2. Installing the compiler

A few pieces of software must be installed to use Rust with AVR support

  • A Rust compiler with AVR support enabled
  • The source code of the compiler
    • This is required as libcore must be compiled lazily as AVRs are not generally ABI compatible with each other so the core library must be explicitly compiled for the AVR device that is being targeted at compile time.

NOTE: Make sure to also install the required third party tools. This, importantly, includes the linker.

AVR support is included in the official Rust nightly compiler as of July 2020. To use AVR support, it is sufficient to install the official Rust nightly compiler, as well as the rust-src component.

First, make sure that rustup is installed.
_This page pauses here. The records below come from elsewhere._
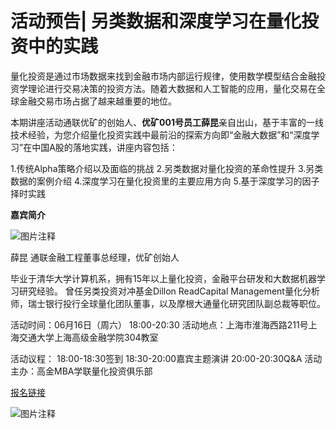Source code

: # 活动预告| 另类数据和深度学习在量化投资中的实践

量化投资是通过市场数据来找到金融市场内部运行规律，使用数学模型结合金融投资学理论进行交易决策的投资方法。随着大数据和人工智能的应用，量化交易在全球金融交易市场占据了越来越重要的地位。

本期讲座活动通联优矿的创始人、**优矿001号员工薛昆**亲自出山，基于丰富的一线技术经验，为您介绍量化投资实践中最前沿的探索方向即“金融大数据”和“深度学习”在中国A股的落地实践，讲座内容包括：

1.传统Alpha策略介绍以及面临的挑战
2.另类数据对量化投资的革命性提升
3.另类数据的案例介绍
4.深度学习在量化投资里的主要应用方向
5.基于深度学习的因子择时实践

**嘉宾简介**

![图片注释](http://storage-uqer.datayes.com/564aee87f9f06c4446b4829b/0b3c544c-687a-11e8-889a-0242ac140002)

薛昆
通联金融工程董事总经理，优矿创始人

毕业于清华大学计算机系，拥有15年以上量化投资，金融平台研发和大数据机器学习研究经验。
曾任另类投资对冲基金Dillon ReadCapital Management量化分析师，瑞士银行投行全球量化团队董事，以及摩根大通量化研究团队副总裁等职位。

活动时间：06月16日（周六） 18:00-20:30
活动地点：上海市淮海西路211号上海交通大学上海高级金融学院304教室

活动议程：
18:00-18:30签到
18:30-20:00嘉宾主题演讲
20:00-20:30Q&A
活动主办：高金MBA学联量化投资俱乐部

[报名链接](https://www.wenjuan.com/s/Nziaay/)

![图片注释](http://storage-uqer.datayes.com/564aee87f9f06c4446b4829b/27ff3672-6879-11e8-952d-0242ac140002)

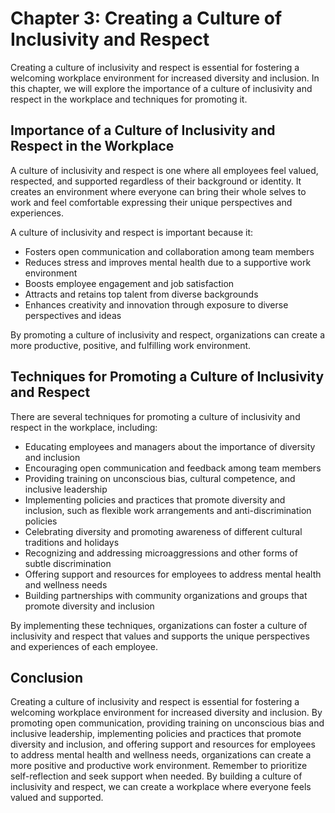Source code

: Chapter 3: Creating a Culture of Inclusivity and Respect
========================================================

Creating a culture of inclusivity and respect is essential for fostering a welcoming workplace environment for increased diversity and inclusion. In this chapter, we will explore the importance of a culture of inclusivity and respect in the workplace and techniques for promoting it.

Importance of a Culture of Inclusivity and Respect in the Workplace
-------------------------------------------------------------------

A culture of inclusivity and respect is one where all employees feel valued, respected, and supported regardless of their background or identity. It creates an environment where everyone can bring their whole selves to work and feel comfortable expressing their unique perspectives and experiences.

A culture of inclusivity and respect is important because it:

* Fosters open communication and collaboration among team members
* Reduces stress and improves mental health due to a supportive work environment
* Boosts employee engagement and job satisfaction
* Attracts and retains top talent from diverse backgrounds
* Enhances creativity and innovation through exposure to diverse perspectives and ideas

By promoting a culture of inclusivity and respect, organizations can create a more productive, positive, and fulfilling work environment.

Techniques for Promoting a Culture of Inclusivity and Respect
-------------------------------------------------------------

There are several techniques for promoting a culture of inclusivity and respect in the workplace, including:

* Educating employees and managers about the importance of diversity and inclusion
* Encouraging open communication and feedback among team members
* Providing training on unconscious bias, cultural competence, and inclusive leadership
* Implementing policies and practices that promote diversity and inclusion, such as flexible work arrangements and anti-discrimination policies
* Celebrating diversity and promoting awareness of different cultural traditions and holidays
* Recognizing and addressing microaggressions and other forms of subtle discrimination
* Offering support and resources for employees to address mental health and wellness needs
* Building partnerships with community organizations and groups that promote diversity and inclusion

By implementing these techniques, organizations can foster a culture of inclusivity and respect that values and supports the unique perspectives and experiences of each employee.

Conclusion
----------

Creating a culture of inclusivity and respect is essential for fostering a welcoming workplace environment for increased diversity and inclusion. By promoting open communication, providing training on unconscious bias and inclusive leadership, implementing policies and practices that promote diversity and inclusion, and offering support and resources for employees to address mental health and wellness needs, organizations can create a more positive and productive work environment. Remember to prioritize self-reflection and seek support when needed. By building a culture of inclusivity and respect, we can create a workplace where everyone feels valued and supported.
If it is not, install it from rustup.rs.

Then install the nightly and rust-src components by running this in a terminal:

$ rustup toolchain install nightly
...
$ rustup component add rust-src --toolchain nightly

Installation complete. You can proceed to the next part 3. Building a crate for AVR.

Installing or building from source

AVR support is included in any standard Rust nightly build. The standard Rust development instructions apply here.
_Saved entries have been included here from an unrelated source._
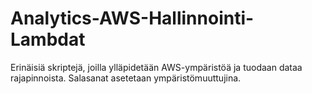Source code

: # Analytics-AWS-Hallinnointi-Lambdat
Erinäisiä skriptejä, joilla ylläpidetään AWS-ympäristöä ja tuodaan dataa rajapinnoista. Salasanat asetetaan ympäristömuuttujina.
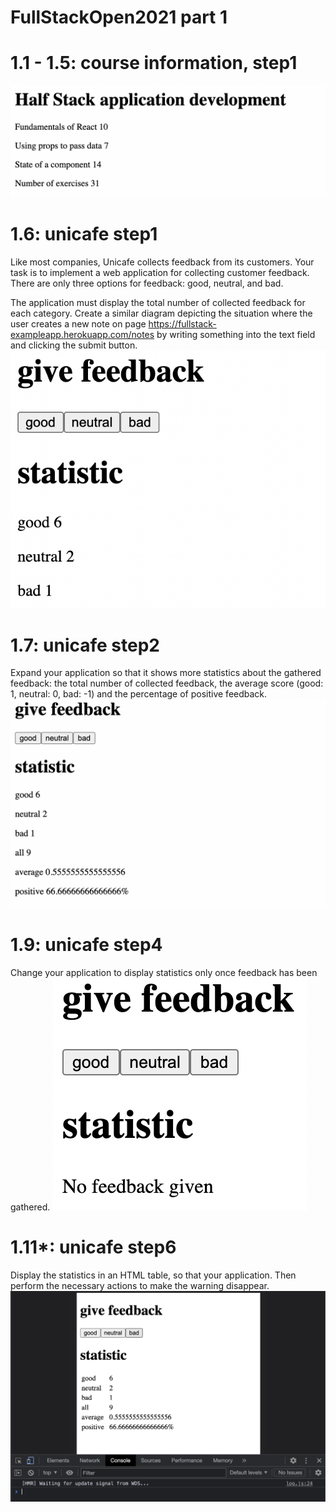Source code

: # FullStackOpen2021 part 1
# 1.1 - 1.5: course information, step1
![GitHub Logo](https://raw.githubusercontent.com/6hanel/fullstackopen/main/part1/1.5%20courseinfo/Screenshot%202021-10-20%20at%203.06.22%20PM.png)

# 1.6: unicafe step1
Like most companies, Unicafe collects feedback from its customers. Your task is to implement a web application for collecting customer feedback. There are only three options for feedback: good, neutral, and bad.

The application must display the total number of collected feedback for each category. Create a similar diagram depicting the situation where the user creates a new note on page https://fullstack-exampleapp.herokuapp.com/notes by writing something into the text field and clicking the submit button.
![GitHub Logo](https://raw.githubusercontent.com/6hanel/fullstackopen/main/part1/1.6%20unicafe/Screenshot%202021-10-20%20at%203.05.52%20PM.png)

# 1.7: unicafe step2
Expand your application so that it shows more statistics about the gathered feedback: the total number of collected feedback, the average score (good: 1, neutral: 0, bad: -1) and the percentage of positive feedback.
![GitHub Logo](https://raw.githubusercontent.com/6hanel/fullstackopen/main/part1/1.8%20unicafe/Screenshot%202021-10-20%20at%203.04.33%20PM.png)

# 1.9: unicafe step4
Change your application to display statistics only once feedback has been gathered.
![GitHub Logo](https://raw.githubusercontent.com/6hanel/fullstackopen/main/part1/1.9%20unicafe/Screenshot%202021-10-23%20at%203.20.51%20PM.png)

# 1.11*: unicafe step6
Display the statistics in an HTML table, so that your application. Then perform the necessary actions to make the warning disappear.
![GitHub Logo](https://raw.githubusercontent.com/6hanel/fullstackopen/main/part1/1.11%20unicafe/Screenshot%202021-10-20%20at%203.03.35%20PM.png)
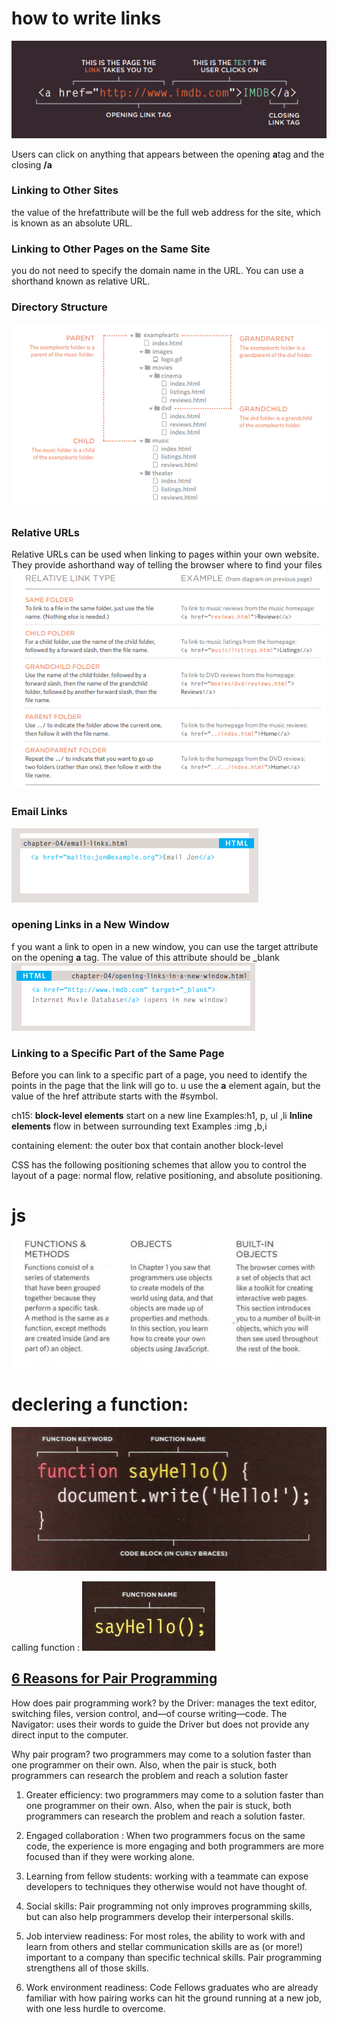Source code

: # how to write links
![](04r1.PNG)

Users can click on anything that appears between the opening **a**tag and the closing **/a**
 ### Linking to Other Sites
the value of the hrefattribute will be the full web address for the site, which is known as an absolute URL.

### Linking to Other Pages on the Same Site
you do not need to specify the domain name in the URL. You can use a shorthand known as relative URL.

### Directory Structure
![](04r2.PNG)

### Relative URLs
Relative URLs can be used when linking to pages within your own website. They provide ashorthand way of telling the browser where to find your files
![image](04r3.PNG)


### Email Links

![image](04r4.PNG)

### opening Links in a New Window

f you want a link to open in a new window, you can use the target attribute on the opening **a** tag. The value of this attribute should be _blank
![image](04r5.PNG)

### Linking to a Specific Part of the Same Page
Before you can link to a specific part of a page, you need to identify the points in the page that the link will go to.
u use the **a** element again, but the value of the href attribute starts with the #symbol.


ch15:
**block-level elements**
start on a new line Examples:h1, p, ul ,li
**Inline elements**
flow in between surrounding text Examples :img ,b,i

containing element: the outer box that contain another block-level 

CSS has the following positioning schemes that allow you to control the layout of a page: normal flow, relative positioning, and absolute positioning.
 
 
 # js

![image](04r6.PNG) 

# declering a function:
![image](04r7.PNG) 

calling function :
![image](04r8.PNG)


## [6 Reasons for Pair Programming](https://www.codefellows.org/blog/6-reasons-for-pair-programming/)
How does pair programming work?
by
the Driver: manages the text editor, switching files, version control, and—of course writing—code. 
The Navigator: uses their words to guide the Driver but does not provide any direct input to the computer. 

Why pair program?
two programmers may come to a solution faster than one programmer on their own. Also, when the pair is stuck, both programmers can research the problem and reach a solution faster
1. Greater efficiency:
two programmers may come to a solution faster than one programmer on their own. Also, when the pair is stuck, both programmers can research the problem and reach a solution faster.
2. Engaged collaboration :
When two programmers focus on the same code, the experience is more engaging and both programmers are more focused than if they were working alone. 

3. Learning from fellow students:
 working with a teammate can expose developers to techniques they otherwise would not have thought of.
4. Social skills:
 Pair programming not only improves programming skills, but can also help programmers develop their interpersonal skills. 
5. Job interview readiness:
For most roles, the ability to work with and learn from others and stellar communication skills are as (or more!) important to a company than specific technical skills. Pair programming strengthens all of those skills.
6. Work environment readiness:
Code Fellows graduates who are already familiar with how pairing works can hit the ground running at a new job, with one less hurdle to overcome.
NOTE: Compiling Rust/LLVM can be very memory intensive. You may find compilation abruptly stopping on machines with less than ~10GB of RAM due to the operating system out-of-memory killer stopping it. If compilation keeps terminating, check if there is a hard-to-spot "process interrupted by operating system" message near the bottom of the logs. If so, consider lowering parallelism flags (-j N, etc) to reduce memory pressure.